(Bloomberg) -- Peru’s President Pedro Pablo Kuczynski categorically denied a newspaper report published earlier Tuesday alleging that Brazilian construction giant Odebrecht SA hired him as a consultant and financed his presidential campaigns.
“I never received any contribution from Odebrecht for my 2011 and 2016 election campaigns. Nor have I had professional links with Odebrecht,” the president said via Twitter. “I’m absolutely sure of my acts. Let’s leave our prosecution and judicial authorities to work with autonomy independence and free from political pressures.”
Peruvian prosecutors traveled to Curitiba, Brazil last week to question the firm’s former chief executive officer, Marcelo Odebrecht, who’s serving a jail sentence for his role in a vast bribery scandal.
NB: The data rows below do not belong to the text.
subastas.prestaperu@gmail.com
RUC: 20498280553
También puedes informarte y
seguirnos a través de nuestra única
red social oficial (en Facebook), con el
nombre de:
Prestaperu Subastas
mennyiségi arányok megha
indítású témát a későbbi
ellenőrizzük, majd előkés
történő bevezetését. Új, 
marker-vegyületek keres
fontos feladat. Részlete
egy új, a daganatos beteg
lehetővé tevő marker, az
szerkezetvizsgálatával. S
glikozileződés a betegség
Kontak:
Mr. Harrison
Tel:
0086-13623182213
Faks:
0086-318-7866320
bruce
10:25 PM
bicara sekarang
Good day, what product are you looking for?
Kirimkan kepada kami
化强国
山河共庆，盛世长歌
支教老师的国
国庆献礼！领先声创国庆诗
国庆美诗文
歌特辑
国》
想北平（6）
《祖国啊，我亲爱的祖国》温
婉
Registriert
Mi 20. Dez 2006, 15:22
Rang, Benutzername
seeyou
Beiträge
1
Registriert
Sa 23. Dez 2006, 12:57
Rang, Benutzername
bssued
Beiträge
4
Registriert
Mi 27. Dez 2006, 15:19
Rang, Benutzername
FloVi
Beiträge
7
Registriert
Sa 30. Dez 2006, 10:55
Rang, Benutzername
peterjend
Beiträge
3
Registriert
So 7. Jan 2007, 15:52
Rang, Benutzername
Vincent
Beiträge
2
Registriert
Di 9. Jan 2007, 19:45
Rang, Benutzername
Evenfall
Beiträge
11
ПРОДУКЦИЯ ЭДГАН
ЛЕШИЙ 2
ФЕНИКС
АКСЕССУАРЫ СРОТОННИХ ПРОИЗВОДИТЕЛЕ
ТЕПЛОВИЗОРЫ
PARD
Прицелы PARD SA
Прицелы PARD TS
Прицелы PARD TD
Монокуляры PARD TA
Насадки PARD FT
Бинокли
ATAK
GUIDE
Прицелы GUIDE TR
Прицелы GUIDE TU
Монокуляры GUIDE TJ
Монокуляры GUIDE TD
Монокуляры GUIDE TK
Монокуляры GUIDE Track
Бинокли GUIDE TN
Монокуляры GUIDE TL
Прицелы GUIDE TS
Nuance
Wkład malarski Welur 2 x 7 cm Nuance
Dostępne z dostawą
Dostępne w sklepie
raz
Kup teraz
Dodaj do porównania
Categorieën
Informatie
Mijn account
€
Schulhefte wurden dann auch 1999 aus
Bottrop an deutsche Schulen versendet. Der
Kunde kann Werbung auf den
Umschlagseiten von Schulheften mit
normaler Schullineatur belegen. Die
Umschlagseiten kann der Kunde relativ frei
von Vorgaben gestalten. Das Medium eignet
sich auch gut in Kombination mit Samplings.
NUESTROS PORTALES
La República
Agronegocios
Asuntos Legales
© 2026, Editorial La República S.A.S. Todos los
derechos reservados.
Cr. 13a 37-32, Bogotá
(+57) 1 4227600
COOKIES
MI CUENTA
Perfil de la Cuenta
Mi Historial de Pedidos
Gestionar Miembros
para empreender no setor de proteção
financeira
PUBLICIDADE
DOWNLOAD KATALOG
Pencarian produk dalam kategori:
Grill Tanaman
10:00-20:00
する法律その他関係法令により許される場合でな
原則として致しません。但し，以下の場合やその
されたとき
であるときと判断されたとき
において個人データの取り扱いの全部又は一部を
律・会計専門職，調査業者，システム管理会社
He told prosecutors the company hired Kuczynski as a consultant after he left government in 2006 and also gave money to the campaigns of all the leading candidates in Peru’s 2011 presidential race, Lima-based El Comercio reported Tuesday. Lima-based IDL-Reporteros also published excerpts from the interrogation.
Kuczynski served as finance minister to President Alejandro Toledo, who’s wanted by Peruvian authorities on allegations of taking a bribe from Odebrecht in exchange for a highway contract. Toledo, who lives in the U.S., denies wrongdoing, while Peru’s government is seeking his extradition.
Earlier this year Kuczynski said Odebrecht will have to sell its infrastructure projects in the Andean nation and can no longer do business with the government after admitting to bribing public officials.
Odebrecht’s Peruvian unit said in an emailed response to questions from Bloomberg News that there is a confidentiality agreement as part of cooperation pact between the Attorney General’s offices in Peru and Brazil that seeks to protect the investigations underway.
Odebrecht recognizes its errors and is committed to fighting corruption in all its forms, the company said.